Koror, Palau, March 23 (CNA) The presidents of Taiwan and Palau watched a joint rescue drill on the seas close to Palau on Saturday after the two countries signed an agreement the previous day to cooperate in sea patrols.

During the drill, Taiwan's 1,800-tonne "Hsun Hu No. 7" patrol frigate was informed by Palau fishing boat "London" that two of its fishermen were missing, presumably falling into the sea.

Taiwan President Tsai Ing-wen (蔡英文) and her Palau counterpart Tommy E. Remengesau, Jr. watched the drill through telescopes and were briefed on the situation, in which the patrol frigate reached the fishing boat, released lifeboats, and rescued the fishermen.

(President Tsai Ing-wen [left] and President Tommy E. Remengesau, Jr.)

The drill was the first of its kind between Taiwan and Palau, according to Coast Guard Administration (CGA) Fleet Branch head Hsieh Ching-chin (謝慶欽), a member of Tsai's entourage.

Under the sea patrol cooperation accord, the two countries will join hands to fight cross-border maritime crime and protect each other's fishing boats, said CGA Director-General Chen Guo-en (陳國恩).

Taiwanese patrol boats will also be able to dock in Palau to supplement their supplies during missions on the high seas, Chen said, and the two nations will also conduct training and exchanges of sea patrol personnel in the future.


From Tsai's Facebook page

After the patrol, Tsai took a boat operated by Remengesau himself to the popular tourist destinations Nikko Bay and Dolphin Bay to see how Palau develops tourism without sacrificing its natural environment.

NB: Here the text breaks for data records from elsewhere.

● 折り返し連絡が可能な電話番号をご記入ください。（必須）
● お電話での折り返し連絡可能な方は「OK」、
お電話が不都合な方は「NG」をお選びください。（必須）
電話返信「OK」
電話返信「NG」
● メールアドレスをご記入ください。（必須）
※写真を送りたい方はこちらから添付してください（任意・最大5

Following the cruise, Tsai wrote on her Facebook page that the Palau experience was worth emulating and that environmental conservation is an important task for island countries.

Tsai cited Palau's implementation of the Palau Pledge in 2017, which requires visitors to sign a pledge to act in an ecologically responsible way on the island for the sake of Palau's children and future generations of Palauans.

After that, Tsai visited the Airai Bai, a men's meetinghouse where women need special permission to enter, making her the first foreign female head of state to be allowed into the historic building in the Airai municipality on Babeldaob, the largest island of Palau.



An invitation was extended to Tsai with the agreement of traditional chiefs in Airai.

The president later also witnessed a ceremony in which representatives of Taiwan's Shin Kong Wu Ho-Su Memorial Hospital donated medical instruments to Belau National Hospital.

Tsai will leave Palau on Sunday morning and head to Nauru, before arriving in the Marshall Islands on Tuesday to attend the first Pacific Women Leaders' Coalition Conference.

This is Tsai's sixth overseas trip since taking office in May 2016.

The three Pacific nations are among Taiwan's 17 diplomatic allies.